An Intelligent Q&A System
The goal of this project was to improve the performance of a question-answer (QA) system using the VH Toolkit. This project was made in a group. The VH Toolkit was used to create a QA system in the first part of this course, resulting in very poor performance. First of all, we decided to focus on a closed-domain system to narrow down the types of questions asked. The topic chosen was the Eiffeltower, since the highlight is known by many people. Three different QA systems were compared. To gather input, some people were asked to write down 15 questions they would like to ask a tourist guide about the Eiffeltower, the answers on these questions were found online. The first system used was a basic QA system created by adding questions, answers and some variations to the VH toolkit.
The second and third system were both self-made, for these systems the database consisted of a tree structure of main topics, sub topics and a corresponding answer.
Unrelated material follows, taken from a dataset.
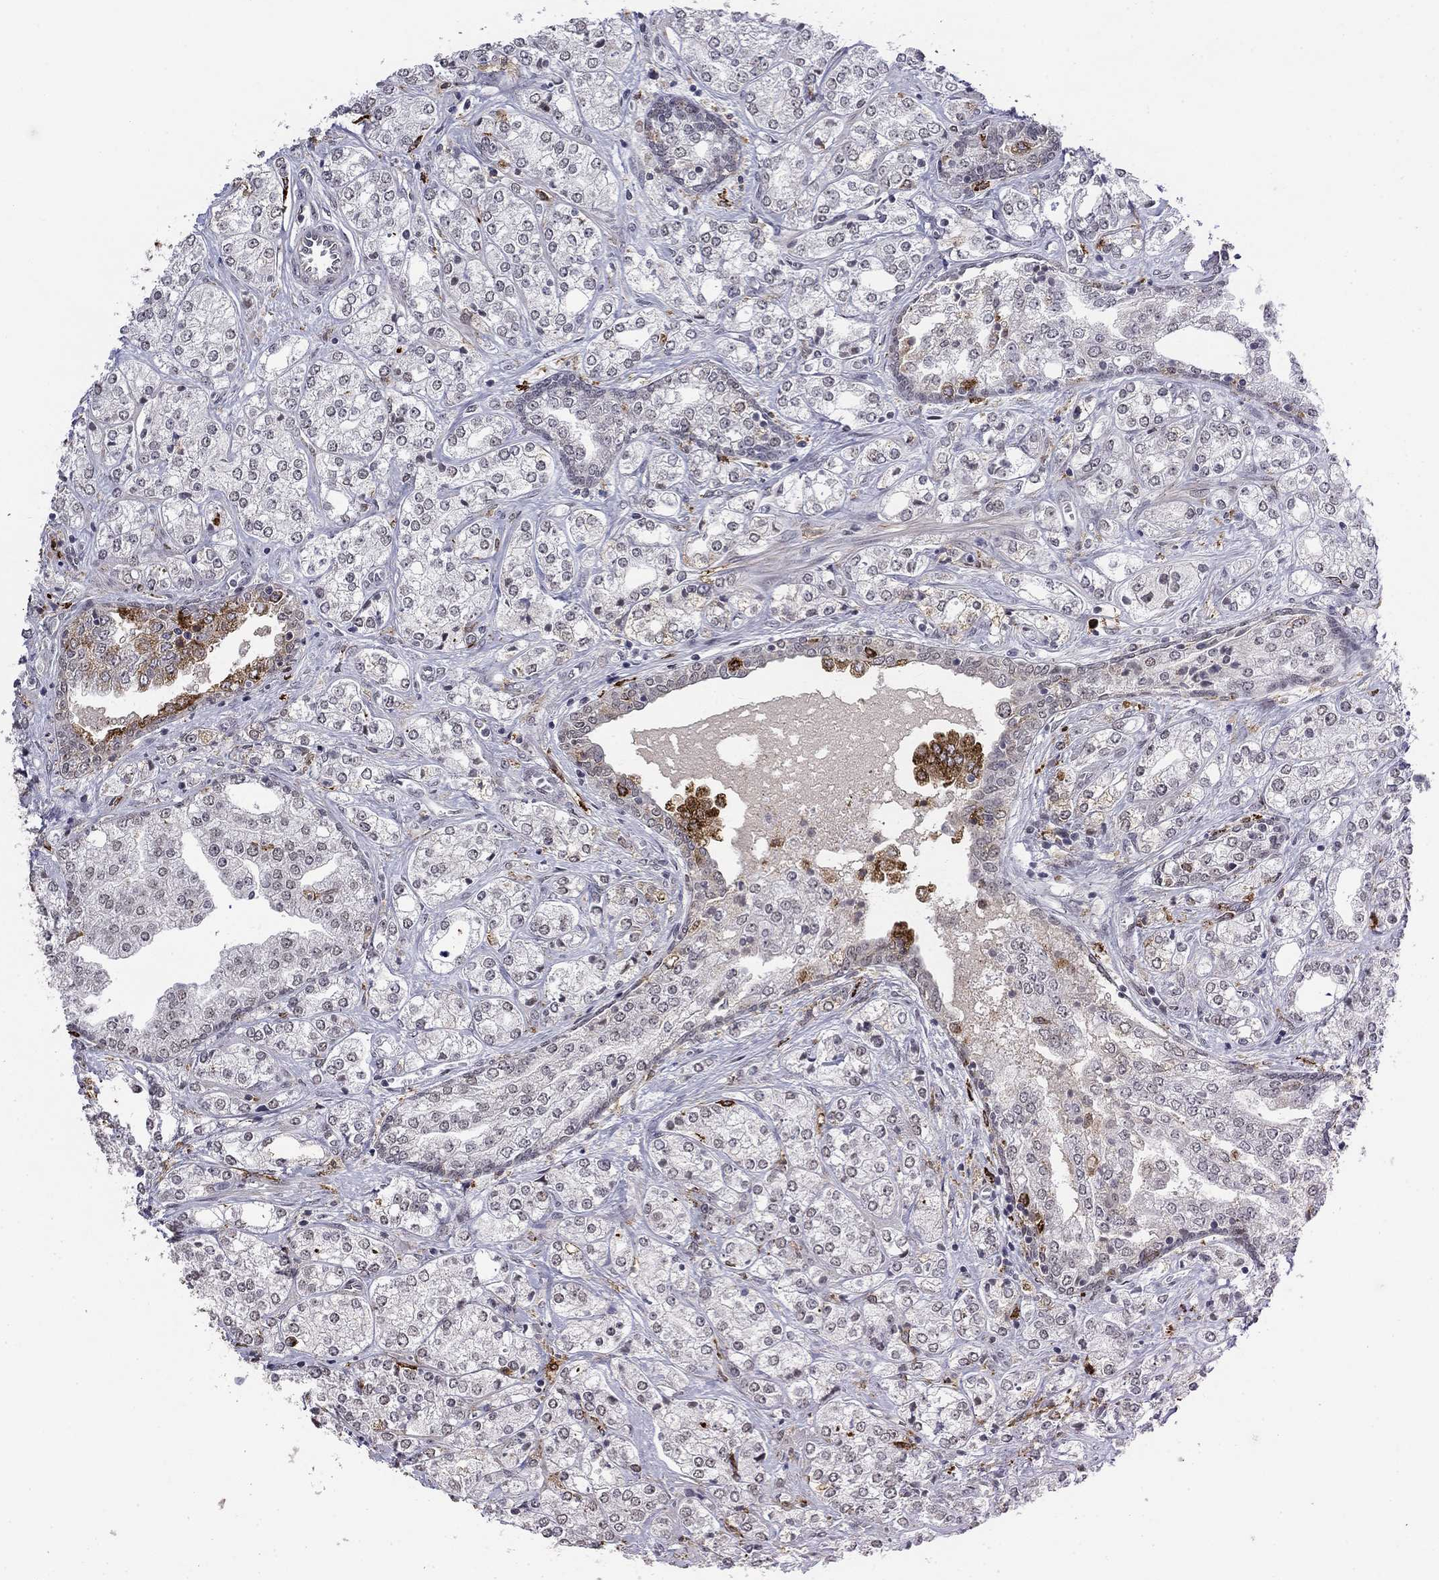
{"staining": {"intensity": "weak", "quantity": "25%-75%", "location": "nuclear"}, "tissue": "prostate cancer", "cell_type": "Tumor cells", "image_type": "cancer", "snomed": [{"axis": "morphology", "description": "Adenocarcinoma, NOS"}, {"axis": "topography", "description": "Prostate and seminal vesicle, NOS"}, {"axis": "topography", "description": "Prostate"}], "caption": "Prostate cancer stained with DAB (3,3'-diaminobenzidine) immunohistochemistry displays low levels of weak nuclear positivity in approximately 25%-75% of tumor cells. The protein is shown in brown color, while the nuclei are stained blue.", "gene": "GRIA3", "patient": {"sex": "male", "age": 62}}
The user could ask his questions by typing in a GUI. The basic self-made QA system made use of normalisation techniques for the input string, such as removing random symbols and punctuation, converting all words to lower case, deleting abbreviations and converting numbers to words. It also included a spellchecker, which used the Levenshtein distance and an English dictionary. The advanced self-made QA system added lexical, syntactic and sematic analysis. First, a part of speech tagger (POS) tagged all words. Afterwards, less important words, such as “the”, were removed, to remain only important words. “W-words”, such as “why” and “where” were directly mapped to the keywords “reason” and “place” of the database. A similarity matcher, using WordNet, matched the remaining words to the keywords in the database. As an example, “high” was matched to “size”. Finally, the answering unit used the keywords of the question as input and returned the answer if the keywords of the input string were found in the database.
The program was written in openFrameworks with C++. The WordNet functionality only ran in Python, so the system combined Python with C++. Evalution of the three systems showed that both self-made systems outperformed the VH Toolkit. Especially normalisation improved performance, but also the similarity matching had influence.
Tools used
C++ with openFrameworks
Python with WordNet